(Stored entries)
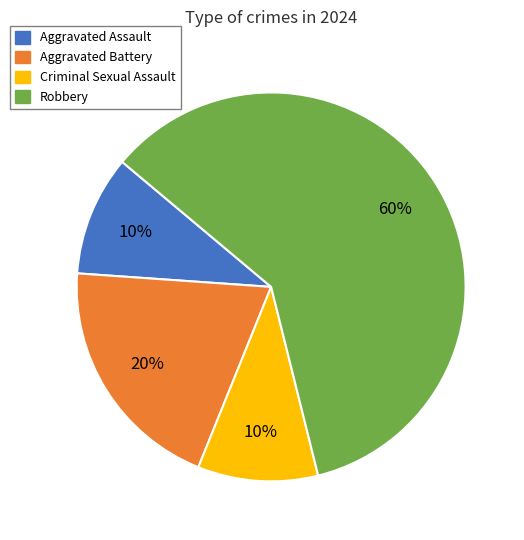

The Criminal Sexual Assault slice represents 10% of the pie. True or false?

True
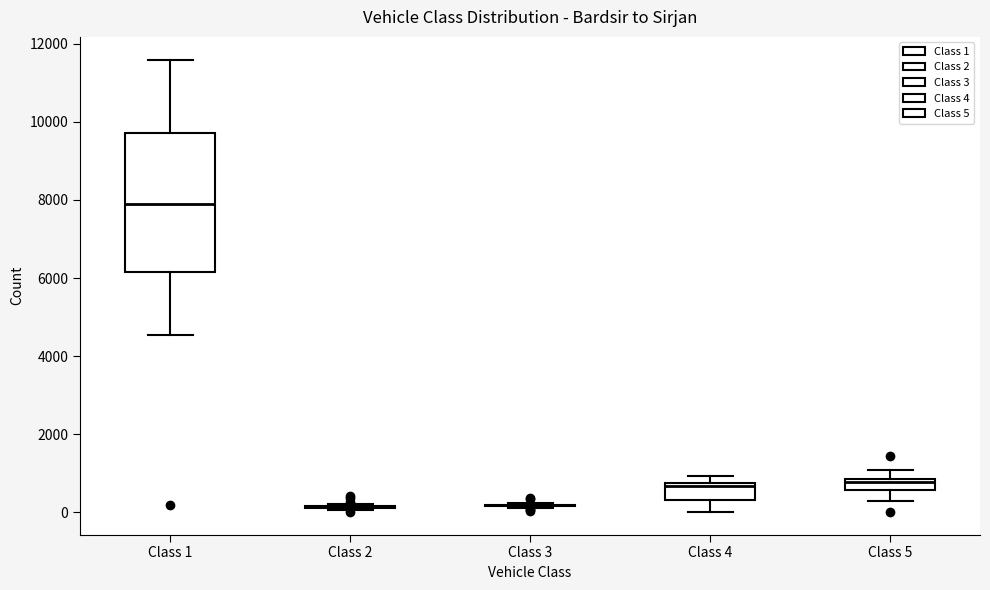

Where does the upper whisker of the box for Class 5 end on the y-axis? The values are not printed on the chart, so give them approximately, as read against the axis.

1000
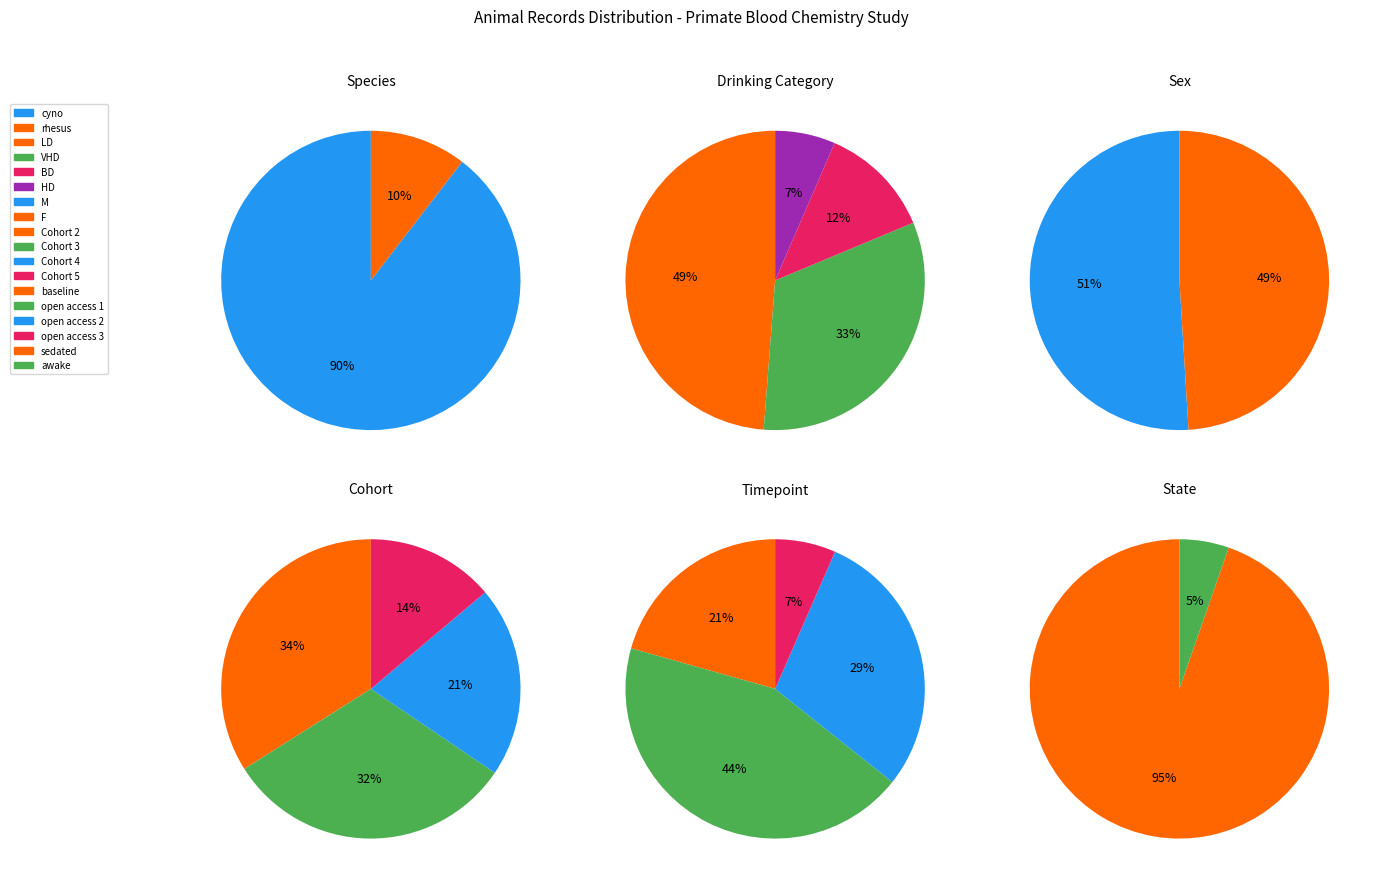

Do rhesus and cyno together represent more than half of the pie?

Yes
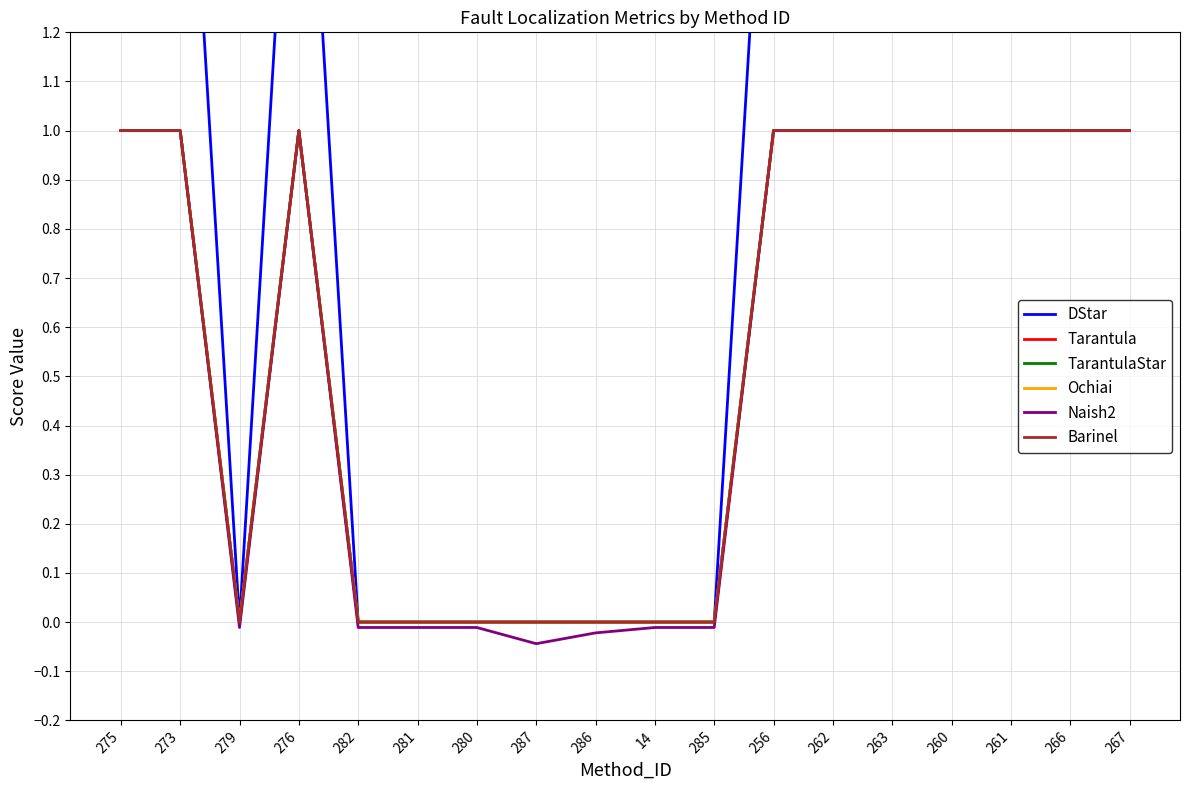

True or false: Tarantula has more than 2 interior local peaks.

False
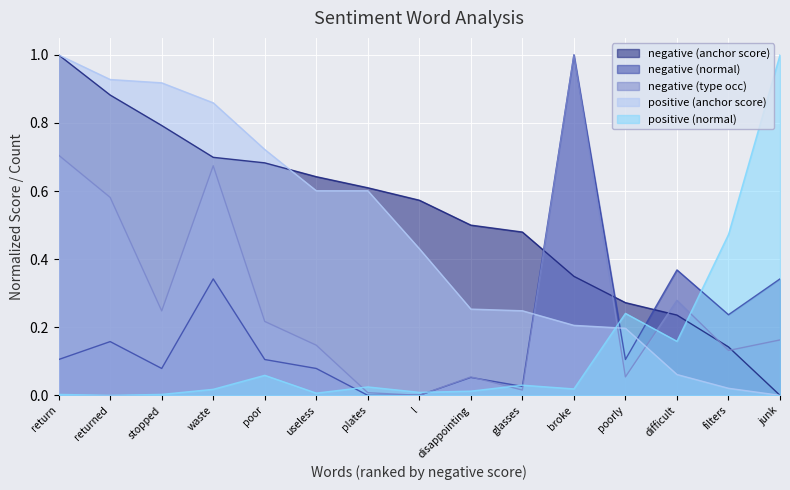

What is the label of the 9th point from the right?

plates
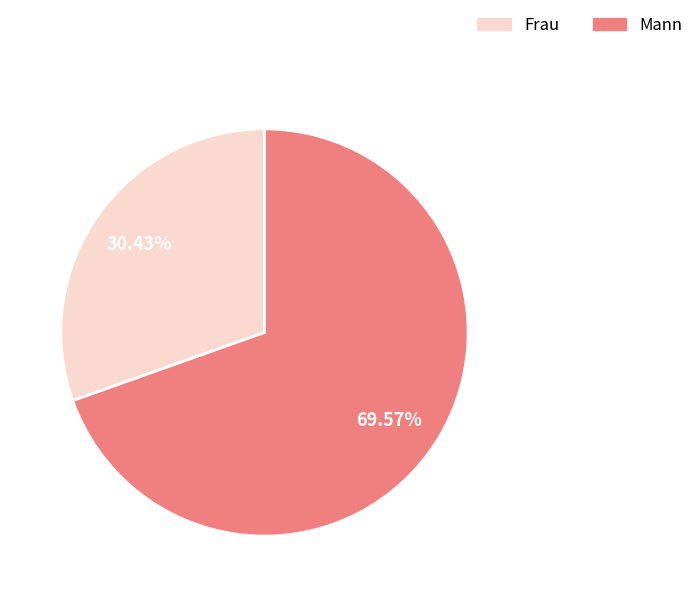

Count the number of slices in the pie.

2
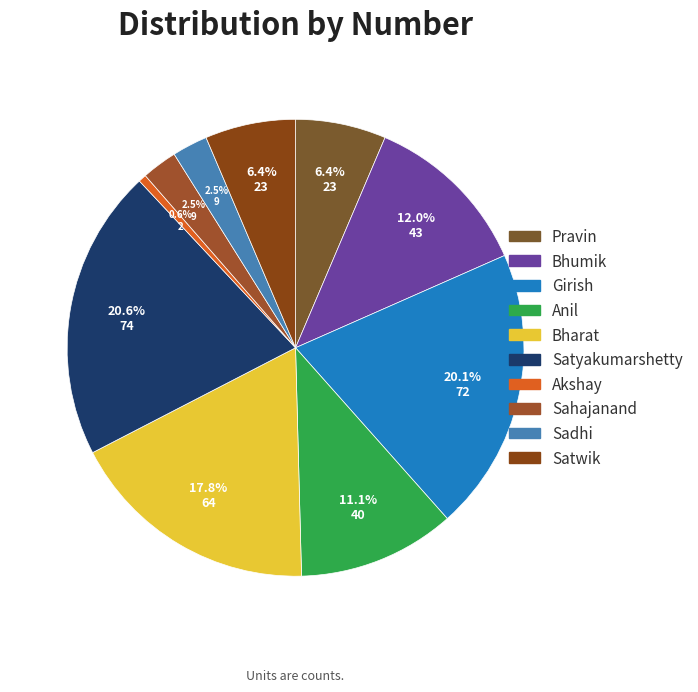

Is it true that Anil is 23% of the pie?

False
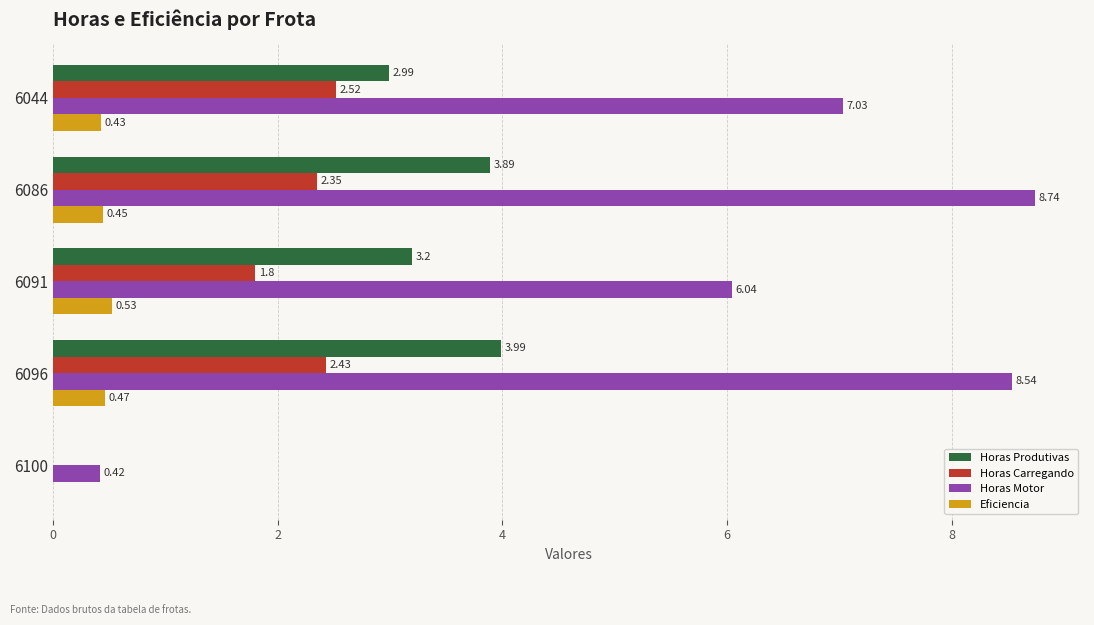

What is the sum of the Horas Produtivas values at 6096 and 6100?

4.0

TASK BRIEF | Report each line from the entries above that contains the word "What".

WRITTEN ANSWER |
What is the label of the 9th point from the right?
What is the sum of the Horas Produtivas values at 6096 and 6100?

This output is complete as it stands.